I didn’t know what to expect from Dangerous Ideas: A Brief History of Censorship in the West, from the Ancients to Fake News, by Eric Berkowitz. It was on the new audiobook display at the public library when I went in to grab some holds. I hadn’t heard any advance press, and didn’t know anything about the author. And of course I have some strong opinions about the subject matter—what library worker doesn’t? I decided to give it a chance, and I’m glad I did.
Berkowitz is a lawyer and a journalist, and there is impressive scholarship here, with new angles on histories you think you might already know. It’s refreshing to read these new insights on familiar chronicles. It’s also interesting to see the long narrative arc of censorship through the centuries, and how there are periods of progress and regression, and how technology changes the conversation.
The historical insight on the use of censorship in Ancient Greece and Rome helps inform the history I’ve already learned, and I also think it would be interesting for someone without that previous grounding. The section on medieval England definitely draws some clear lines from then to now, and the evolution of the “marketplace of ideas.”
The section on WWII is especially interesting, and it gave me many anecdotes to share with others. I read about how censors in many countries changed standards quickly, as feelings about involvement in war changed—and how when alliances changed, censorship followed.
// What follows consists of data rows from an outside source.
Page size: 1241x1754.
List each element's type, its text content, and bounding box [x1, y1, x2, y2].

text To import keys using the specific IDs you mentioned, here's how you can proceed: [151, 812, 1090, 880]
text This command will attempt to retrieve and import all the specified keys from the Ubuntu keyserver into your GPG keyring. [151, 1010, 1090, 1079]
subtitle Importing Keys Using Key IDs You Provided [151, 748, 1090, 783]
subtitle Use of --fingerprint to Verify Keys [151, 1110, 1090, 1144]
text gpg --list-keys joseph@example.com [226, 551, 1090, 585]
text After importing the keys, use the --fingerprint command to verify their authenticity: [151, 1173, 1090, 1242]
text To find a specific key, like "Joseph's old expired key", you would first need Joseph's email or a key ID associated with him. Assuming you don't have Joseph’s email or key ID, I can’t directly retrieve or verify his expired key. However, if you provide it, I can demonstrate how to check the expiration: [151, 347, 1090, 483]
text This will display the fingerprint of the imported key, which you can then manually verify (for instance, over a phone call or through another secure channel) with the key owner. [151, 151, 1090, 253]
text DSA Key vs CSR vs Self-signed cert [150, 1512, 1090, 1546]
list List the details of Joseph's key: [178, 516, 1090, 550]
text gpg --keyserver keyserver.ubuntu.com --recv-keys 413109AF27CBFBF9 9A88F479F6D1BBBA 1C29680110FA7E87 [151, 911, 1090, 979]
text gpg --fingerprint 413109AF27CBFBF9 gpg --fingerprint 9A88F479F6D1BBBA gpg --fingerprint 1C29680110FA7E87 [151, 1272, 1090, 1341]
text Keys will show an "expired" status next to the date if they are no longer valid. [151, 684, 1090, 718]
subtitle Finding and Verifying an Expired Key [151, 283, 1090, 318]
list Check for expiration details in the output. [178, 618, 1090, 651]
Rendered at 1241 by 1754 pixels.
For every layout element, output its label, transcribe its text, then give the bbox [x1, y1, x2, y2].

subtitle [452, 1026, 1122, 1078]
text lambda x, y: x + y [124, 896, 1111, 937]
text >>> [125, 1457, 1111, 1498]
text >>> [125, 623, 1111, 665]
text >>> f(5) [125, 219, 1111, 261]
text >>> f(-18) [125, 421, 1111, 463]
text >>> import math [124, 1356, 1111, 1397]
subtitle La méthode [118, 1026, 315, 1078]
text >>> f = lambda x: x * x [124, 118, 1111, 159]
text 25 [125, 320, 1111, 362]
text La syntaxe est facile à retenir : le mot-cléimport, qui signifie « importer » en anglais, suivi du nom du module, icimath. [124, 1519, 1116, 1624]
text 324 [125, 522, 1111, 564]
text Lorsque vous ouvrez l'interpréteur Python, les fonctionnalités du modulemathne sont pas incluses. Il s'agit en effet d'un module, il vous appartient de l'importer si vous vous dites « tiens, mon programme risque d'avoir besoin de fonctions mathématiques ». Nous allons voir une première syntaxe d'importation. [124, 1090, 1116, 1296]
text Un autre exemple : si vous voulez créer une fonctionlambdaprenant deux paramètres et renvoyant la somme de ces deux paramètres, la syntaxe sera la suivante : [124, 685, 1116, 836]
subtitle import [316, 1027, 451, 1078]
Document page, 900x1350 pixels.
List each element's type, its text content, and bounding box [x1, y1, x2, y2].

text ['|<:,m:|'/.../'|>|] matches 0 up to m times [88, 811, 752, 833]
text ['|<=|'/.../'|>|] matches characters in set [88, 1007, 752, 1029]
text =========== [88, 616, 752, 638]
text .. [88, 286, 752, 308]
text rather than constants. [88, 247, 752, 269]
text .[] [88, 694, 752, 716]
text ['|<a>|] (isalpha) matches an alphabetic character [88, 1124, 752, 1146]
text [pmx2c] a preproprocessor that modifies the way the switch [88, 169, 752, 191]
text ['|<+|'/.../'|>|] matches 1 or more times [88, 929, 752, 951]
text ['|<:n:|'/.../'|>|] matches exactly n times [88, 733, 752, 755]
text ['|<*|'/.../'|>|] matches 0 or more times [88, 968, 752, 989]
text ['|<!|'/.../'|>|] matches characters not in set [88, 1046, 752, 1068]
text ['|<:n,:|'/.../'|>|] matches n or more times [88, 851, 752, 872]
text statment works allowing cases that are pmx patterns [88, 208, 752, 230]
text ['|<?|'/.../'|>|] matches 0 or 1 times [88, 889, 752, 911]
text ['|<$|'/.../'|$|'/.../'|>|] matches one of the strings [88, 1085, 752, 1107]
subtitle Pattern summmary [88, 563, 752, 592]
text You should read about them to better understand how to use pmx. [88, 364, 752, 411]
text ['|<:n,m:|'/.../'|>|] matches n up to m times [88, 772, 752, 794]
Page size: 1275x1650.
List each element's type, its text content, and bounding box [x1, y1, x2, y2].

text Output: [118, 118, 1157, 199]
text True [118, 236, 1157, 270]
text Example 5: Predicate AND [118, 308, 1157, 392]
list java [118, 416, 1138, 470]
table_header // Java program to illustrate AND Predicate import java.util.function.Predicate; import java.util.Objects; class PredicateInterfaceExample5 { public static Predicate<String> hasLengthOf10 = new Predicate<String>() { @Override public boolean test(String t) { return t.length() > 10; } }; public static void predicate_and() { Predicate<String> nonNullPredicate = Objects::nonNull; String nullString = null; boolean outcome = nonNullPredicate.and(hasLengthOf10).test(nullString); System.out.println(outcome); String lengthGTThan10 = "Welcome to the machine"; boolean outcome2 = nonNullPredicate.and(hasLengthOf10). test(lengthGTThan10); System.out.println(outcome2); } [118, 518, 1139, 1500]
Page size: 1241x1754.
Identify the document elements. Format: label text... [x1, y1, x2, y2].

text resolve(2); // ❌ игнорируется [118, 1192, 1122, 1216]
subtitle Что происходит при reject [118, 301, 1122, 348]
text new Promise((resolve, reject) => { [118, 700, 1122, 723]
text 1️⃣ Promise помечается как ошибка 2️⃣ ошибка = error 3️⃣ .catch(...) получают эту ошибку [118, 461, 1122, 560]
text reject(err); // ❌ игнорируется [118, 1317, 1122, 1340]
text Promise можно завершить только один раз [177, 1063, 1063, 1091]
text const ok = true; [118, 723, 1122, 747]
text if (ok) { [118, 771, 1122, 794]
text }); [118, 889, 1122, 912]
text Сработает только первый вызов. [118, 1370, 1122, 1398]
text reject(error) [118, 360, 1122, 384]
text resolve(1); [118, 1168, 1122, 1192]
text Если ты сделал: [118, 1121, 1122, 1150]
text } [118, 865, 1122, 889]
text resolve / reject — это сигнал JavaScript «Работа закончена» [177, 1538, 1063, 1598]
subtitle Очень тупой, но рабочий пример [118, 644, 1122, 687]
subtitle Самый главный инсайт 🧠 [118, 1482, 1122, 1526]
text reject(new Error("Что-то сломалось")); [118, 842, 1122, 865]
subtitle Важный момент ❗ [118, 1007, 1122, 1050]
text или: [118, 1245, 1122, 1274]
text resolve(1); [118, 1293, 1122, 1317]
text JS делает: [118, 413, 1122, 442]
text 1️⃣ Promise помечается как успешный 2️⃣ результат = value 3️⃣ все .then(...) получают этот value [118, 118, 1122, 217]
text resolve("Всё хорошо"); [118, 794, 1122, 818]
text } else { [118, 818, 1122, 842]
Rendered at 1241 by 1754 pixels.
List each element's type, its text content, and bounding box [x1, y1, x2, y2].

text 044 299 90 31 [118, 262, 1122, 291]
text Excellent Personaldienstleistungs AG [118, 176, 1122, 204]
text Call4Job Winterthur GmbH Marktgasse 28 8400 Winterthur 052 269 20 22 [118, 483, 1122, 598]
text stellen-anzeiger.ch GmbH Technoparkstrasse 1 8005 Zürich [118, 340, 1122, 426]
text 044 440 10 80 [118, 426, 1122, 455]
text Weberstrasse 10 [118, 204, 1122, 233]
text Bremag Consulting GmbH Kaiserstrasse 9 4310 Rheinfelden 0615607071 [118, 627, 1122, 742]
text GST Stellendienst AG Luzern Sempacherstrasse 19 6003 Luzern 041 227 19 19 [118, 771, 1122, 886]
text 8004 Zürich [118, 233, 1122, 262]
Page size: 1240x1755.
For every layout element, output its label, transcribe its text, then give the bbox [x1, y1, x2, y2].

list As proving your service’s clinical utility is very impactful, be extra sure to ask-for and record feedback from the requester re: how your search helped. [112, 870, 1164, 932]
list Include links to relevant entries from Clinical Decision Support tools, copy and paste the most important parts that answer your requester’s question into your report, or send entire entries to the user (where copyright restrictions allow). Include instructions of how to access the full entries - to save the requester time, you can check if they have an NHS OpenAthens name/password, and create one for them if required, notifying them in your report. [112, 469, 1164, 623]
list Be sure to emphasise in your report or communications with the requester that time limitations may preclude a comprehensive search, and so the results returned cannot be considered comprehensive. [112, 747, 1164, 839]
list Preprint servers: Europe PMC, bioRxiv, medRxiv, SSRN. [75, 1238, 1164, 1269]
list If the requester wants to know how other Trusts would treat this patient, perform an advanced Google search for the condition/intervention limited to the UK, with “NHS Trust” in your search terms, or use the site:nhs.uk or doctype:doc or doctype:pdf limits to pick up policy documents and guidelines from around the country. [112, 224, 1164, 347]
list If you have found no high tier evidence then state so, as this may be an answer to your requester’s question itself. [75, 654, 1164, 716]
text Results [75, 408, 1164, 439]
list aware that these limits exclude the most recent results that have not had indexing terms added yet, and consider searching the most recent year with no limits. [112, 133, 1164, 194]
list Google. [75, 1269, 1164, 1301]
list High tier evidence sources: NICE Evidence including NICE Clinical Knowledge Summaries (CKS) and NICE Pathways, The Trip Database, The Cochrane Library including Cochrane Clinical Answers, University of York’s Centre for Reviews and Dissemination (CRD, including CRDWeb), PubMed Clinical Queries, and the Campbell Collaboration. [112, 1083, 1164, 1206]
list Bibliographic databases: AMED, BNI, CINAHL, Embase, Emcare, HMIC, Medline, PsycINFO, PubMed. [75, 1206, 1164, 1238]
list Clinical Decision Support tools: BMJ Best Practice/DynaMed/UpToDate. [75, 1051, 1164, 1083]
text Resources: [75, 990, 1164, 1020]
And how changes in censorship informed the public’s feelings about the war.
The author’s observations of the modern era are clear-eyed, and he doesn’t pretend to have answers he can’t have. This might frustrate some readers, but I found it honest, and without the stridence that usually underlies discussions of censorship today. The author does note how censorship is changing with new media, and I think anyone interested in this topic would benefit from engaging with this discussion.
Berkowitz, Eric. Dangerous Ideas: A Brief History of Censorship in the West, from the Ancients to Fake News. 2021.